Ouvindo hoje várias entrevistas do Cardeal patriarca português consegui completar uma síntese que havia perdido há algum tempo. A questão da união entre pessoas do mesmo sexo é uma singularidade para a qual a Igreja não tem compreensão possível, no máximo, a inevitável tolerância. E digo inevitável porque a Igreja de hoje não pratica a barbárie que promoveu no passado. Digo também inevitável porque a incompreensão se fundamenta na lei natural, uma lei que garante à união entre homem e mulher o exclusivo da capacidade para gerarem uma relação de amor completo. As outras opções toleram-se, mas não se compreendem pois estão fundamentalmente erradas.
Já em tempos disse que atribuir o carácter opcional a quem é gay (“só o é porque quer”) é o mesmo que dizer a um canhoto que este é livre de deixar de o ser (“os canhotos só o são porque querem”) e é neste paralelo bem distante do silogismo que todo o castelo lógico da Igreja, nesta matéria, se esboroa. A própria ciência tem vindo progressivamente, e assim que se libertou de alguns entraves e preconceitos morais e religiosos, a estudar e a procurar encontrar as eventuais múltiplas justificações para a existência de comportamentos gay entre inúmeras espécies animais. Do mesmo modo que se procuram explicações para a minoria dos ruivos, dos que têm olhos azuis, dos que são canhotos. Até daqueles aparentemente doentes e deficientes, portadores de uma anemia crónica hereditária que num belo dia, perante o alastramento da malária se revelaram completamente imunes e perfeitamente preparados para enfrentar as circunstâncias. A ciência não é amoral, mas detesta preconceitos. Por muito que (ainda) pareça óbvia a tal lei natural, até esta pode ver os seus fundamentos minados e não dependerá apenas de quão lato for o nosso conceito de natureza (admitindo ou recusando manobras da ciência mais instrumental, com inseminações e quejandos), poderá tão somente bastar um qualquer Galileu, com as lentes no sítio.
Para mim, nem disso preciso, num bom exemplar da bíblia qualquer potencial incompreensão Saramaguiana perante aparentes contradições, é batida aos pontos pelo fundamental da mensagem de Cristo.
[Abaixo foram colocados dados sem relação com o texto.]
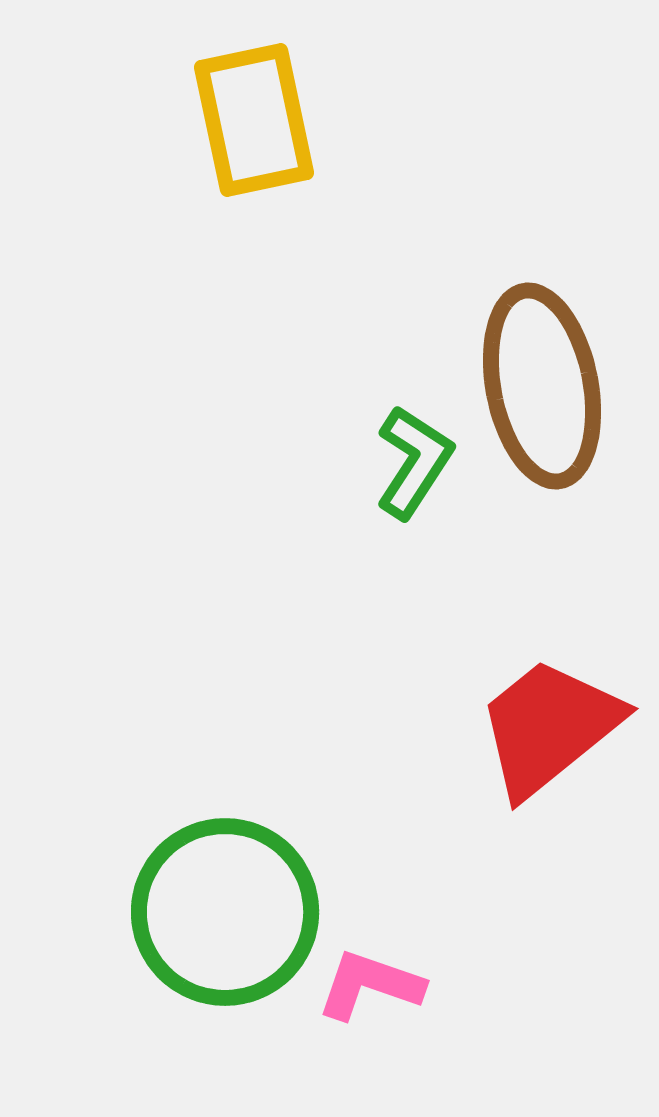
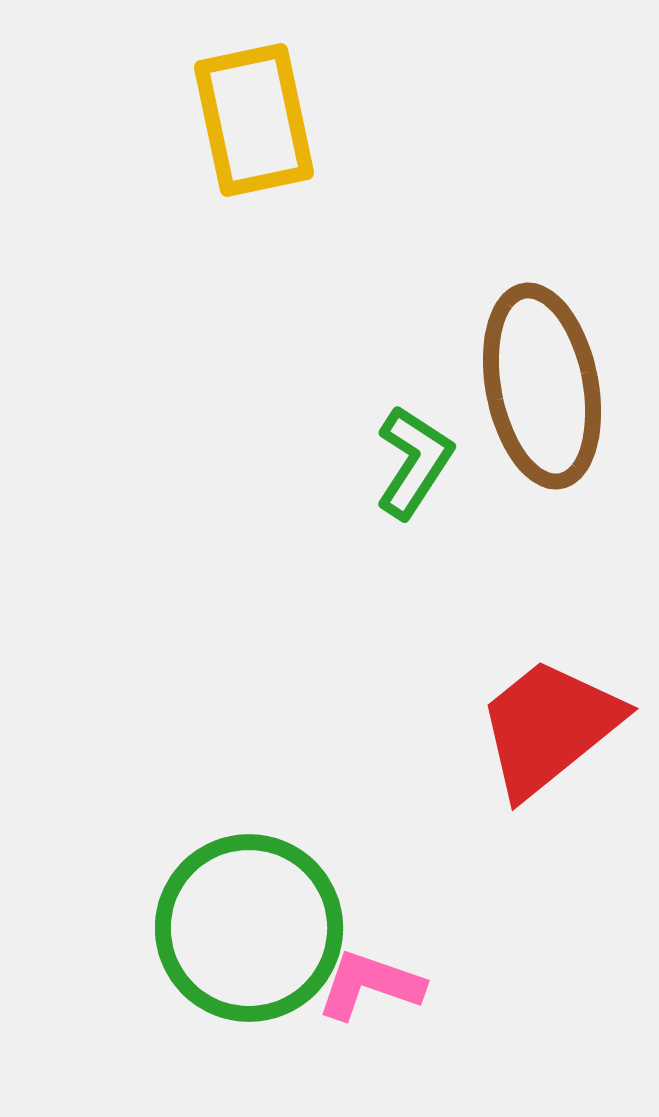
green circle: moved 24 px right, 16 px down
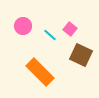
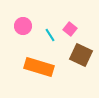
cyan line: rotated 16 degrees clockwise
orange rectangle: moved 1 px left, 5 px up; rotated 28 degrees counterclockwise
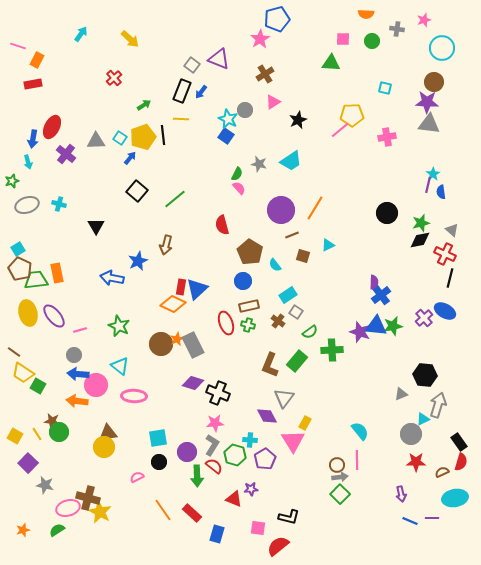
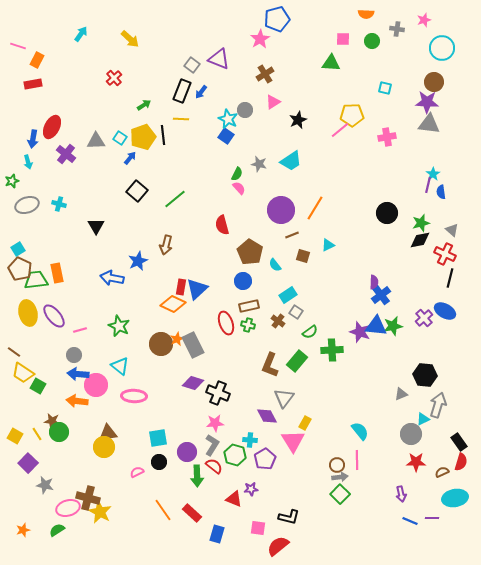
pink semicircle at (137, 477): moved 5 px up
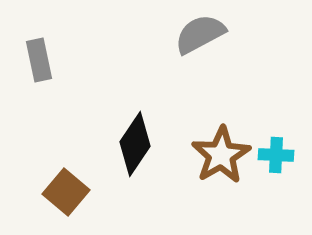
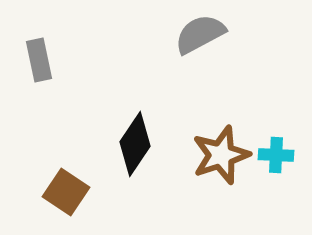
brown star: rotated 12 degrees clockwise
brown square: rotated 6 degrees counterclockwise
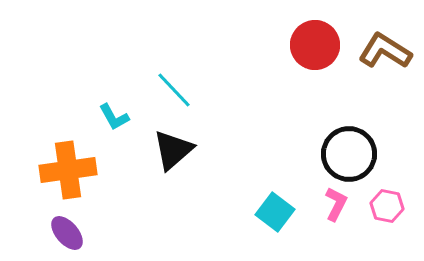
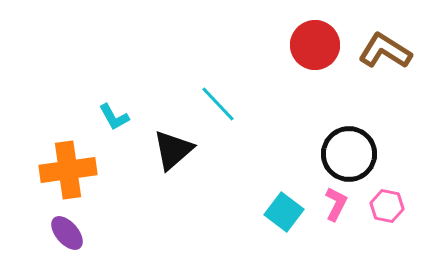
cyan line: moved 44 px right, 14 px down
cyan square: moved 9 px right
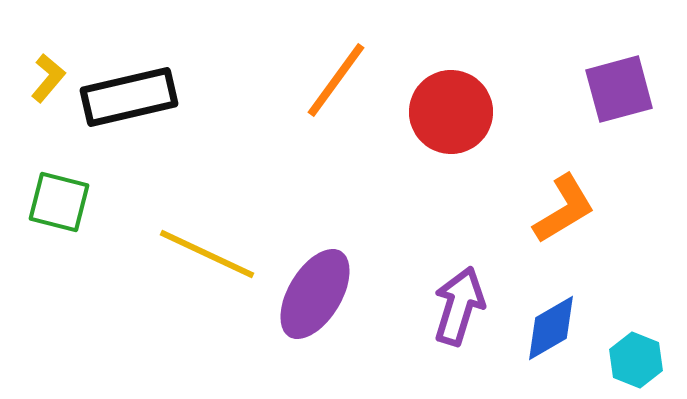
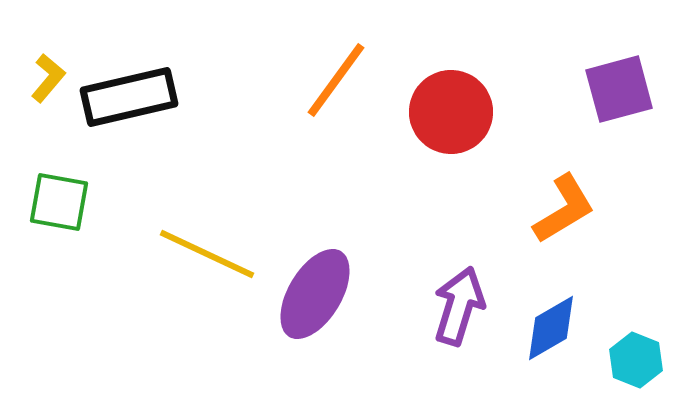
green square: rotated 4 degrees counterclockwise
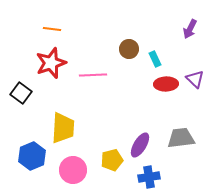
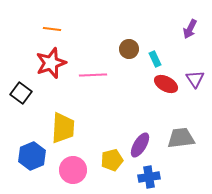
purple triangle: rotated 12 degrees clockwise
red ellipse: rotated 30 degrees clockwise
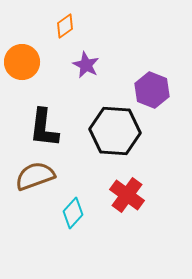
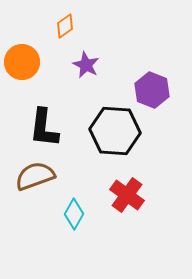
cyan diamond: moved 1 px right, 1 px down; rotated 12 degrees counterclockwise
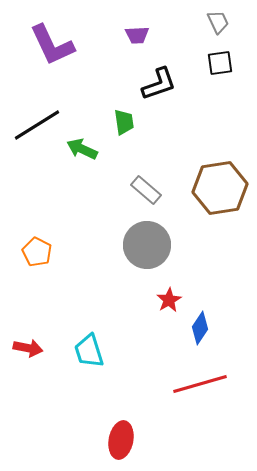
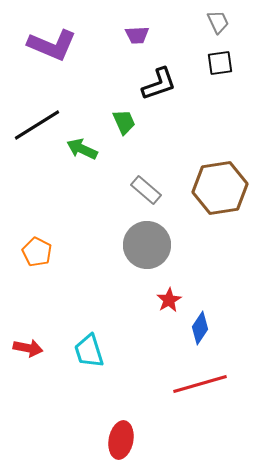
purple L-shape: rotated 42 degrees counterclockwise
green trapezoid: rotated 16 degrees counterclockwise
Não há nenhum asterisco em “Amai-vos uns aos outros”. É ele, o amor, que na dúvida será sempre a nossa salvação e o nosso guia.
Felizmente, há quem tenha compreendido esse capital fundamental que o cristianismo pode oferecer como mais valia face a algumas outras religiões. Não será ainda (e talvez nunca inteiramente) o caso da Igreja Católica Apostólica Romana. Como é Rui? Poderás ser católico ainda assim? Uma pergunta, que bem vistas as coisas, é absolutamente irrelevante.